- **Exercise instructions**
Every entry below must be transcribed word for word, and the images must be left out.

Excerpts from a dataset
=-=-=

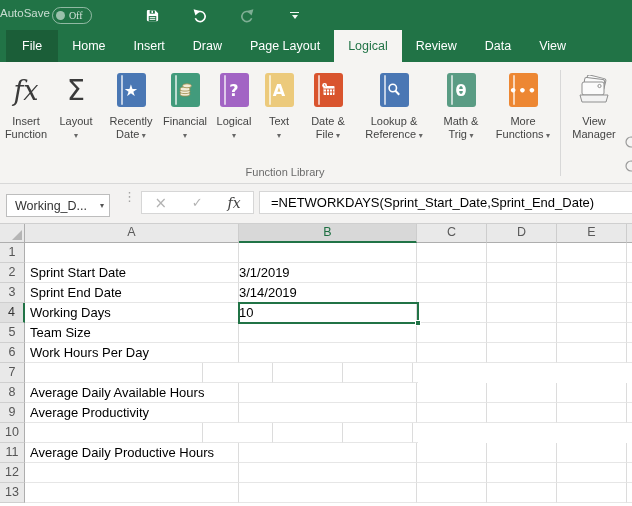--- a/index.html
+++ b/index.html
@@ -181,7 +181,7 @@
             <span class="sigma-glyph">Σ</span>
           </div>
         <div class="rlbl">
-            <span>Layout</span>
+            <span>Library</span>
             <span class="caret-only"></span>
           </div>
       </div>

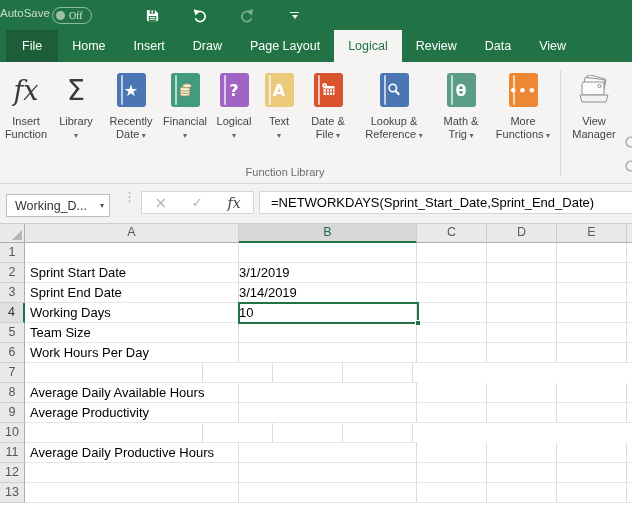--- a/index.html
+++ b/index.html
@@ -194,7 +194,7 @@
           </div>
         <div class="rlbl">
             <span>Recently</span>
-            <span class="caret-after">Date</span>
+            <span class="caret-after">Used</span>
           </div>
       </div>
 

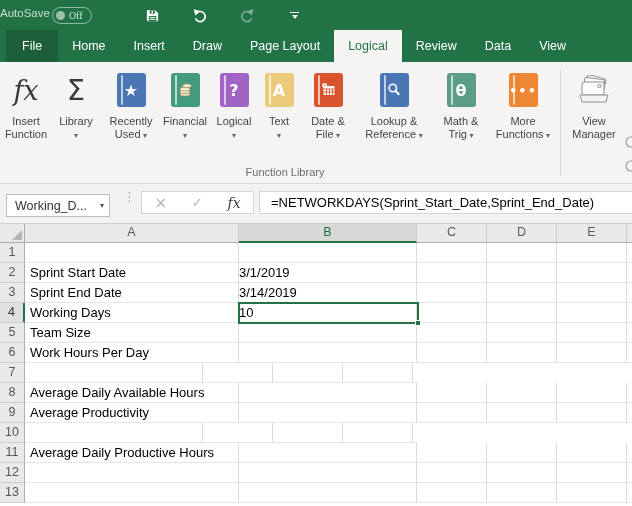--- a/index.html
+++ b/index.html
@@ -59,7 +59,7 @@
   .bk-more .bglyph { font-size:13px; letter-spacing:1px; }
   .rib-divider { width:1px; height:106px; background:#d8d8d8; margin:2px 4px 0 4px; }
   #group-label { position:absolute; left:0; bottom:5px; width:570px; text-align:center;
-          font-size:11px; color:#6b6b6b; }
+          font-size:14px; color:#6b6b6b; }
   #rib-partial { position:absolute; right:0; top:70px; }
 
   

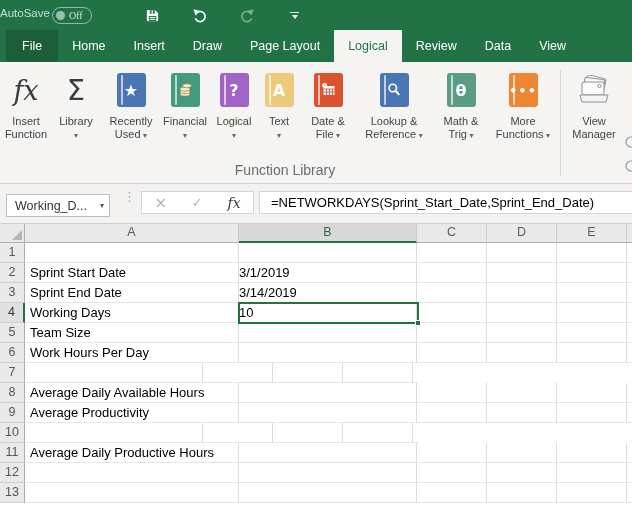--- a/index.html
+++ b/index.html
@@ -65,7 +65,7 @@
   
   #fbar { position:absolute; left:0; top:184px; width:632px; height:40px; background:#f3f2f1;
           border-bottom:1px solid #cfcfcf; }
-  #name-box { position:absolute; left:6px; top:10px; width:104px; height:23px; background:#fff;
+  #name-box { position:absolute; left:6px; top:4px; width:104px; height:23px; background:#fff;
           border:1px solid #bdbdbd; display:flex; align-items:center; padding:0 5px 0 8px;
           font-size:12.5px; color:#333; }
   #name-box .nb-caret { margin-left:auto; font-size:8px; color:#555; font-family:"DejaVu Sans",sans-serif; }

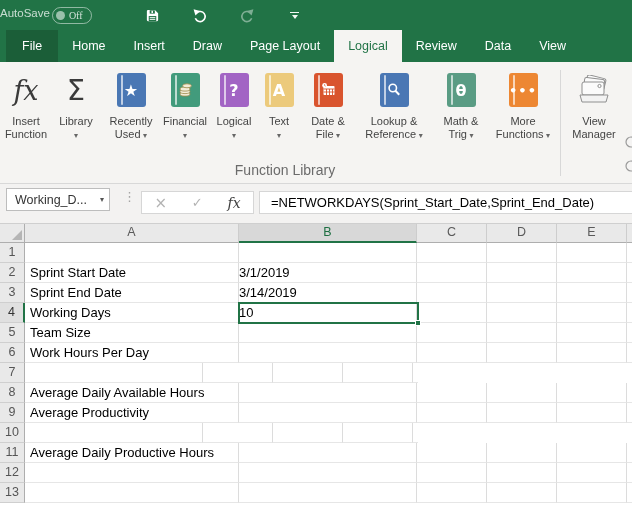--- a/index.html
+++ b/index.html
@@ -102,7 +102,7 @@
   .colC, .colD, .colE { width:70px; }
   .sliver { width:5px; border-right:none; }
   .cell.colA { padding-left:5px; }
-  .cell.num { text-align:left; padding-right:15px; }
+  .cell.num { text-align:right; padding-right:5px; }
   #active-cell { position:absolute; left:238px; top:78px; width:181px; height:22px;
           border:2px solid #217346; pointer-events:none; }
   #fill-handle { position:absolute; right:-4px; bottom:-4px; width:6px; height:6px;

=-=-=

- **Result of the task**
--- a/index.html
+++ b/index.html
@@ -181,7 +181,7 @@
             <span class="sigma-glyph">Σ</span>
           </div>
         <div class="rlbl">
-            <span>Layout</span>
+            <span>Library</span>
             <span class="caret-only"></span>
           </div>
       </div>

--- a/index.html
+++ b/index.html
@@ -194,7 +194,7 @@
           </div>
         <div class="rlbl">
             <span>Recently</span>
-            <span class="caret-after">Date</span>
+            <span class="caret-after">Used</span>
           </div>
       </div>
 

--- a/index.html
+++ b/index.html
@@ -59,7 +59,7 @@
   .bk-more .bglyph { font-size:13px; letter-spacing:1px; }
   .rib-divider { width:1px; height:106px; background:#d8d8d8; margin:2px 4px 0 4px; }
   #group-label { position:absolute; left:0; bottom:5px; width:570px; text-align:center;
-          font-size:11px; color:#6b6b6b; }
+          font-size:14px; color:#6b6b6b; }
   #rib-partial { position:absolute; right:0; top:70px; }
 
   

--- a/index.html
+++ b/index.html
@@ -65,7 +65,7 @@
   
   #fbar { position:absolute; left:0; top:184px; width:632px; height:40px; background:#f3f2f1;
           border-bottom:1px solid #cfcfcf; }
-  #name-box { position:absolute; left:6px; top:10px; width:104px; height:23px; background:#fff;
+  #name-box { position:absolute; left:6px; top:4px; width:104px; height:23px; background:#fff;
           border:1px solid #bdbdbd; display:flex; align-items:center; padding:0 5px 0 8px;
           font-size:12.5px; color:#333; }
   #name-box .nb-caret { margin-left:auto; font-size:8px; color:#555; font-family:"DejaVu Sans",sans-serif; }

--- a/index.html
+++ b/index.html
@@ -102,7 +102,7 @@
   .colC, .colD, .colE { width:70px; }
   .sliver { width:5px; border-right:none; }
   .cell.colA { padding-left:5px; }
-  .cell.num { text-align:left; padding-right:15px; }
+  .cell.num { text-align:right; padding-right:5px; }
   #active-cell { position:absolute; left:238px; top:78px; width:181px; height:22px;
           border:2px solid #217346; pointer-events:none; }
   #fill-handle { position:absolute; right:-4px; bottom:-4px; width:6px; height:6px;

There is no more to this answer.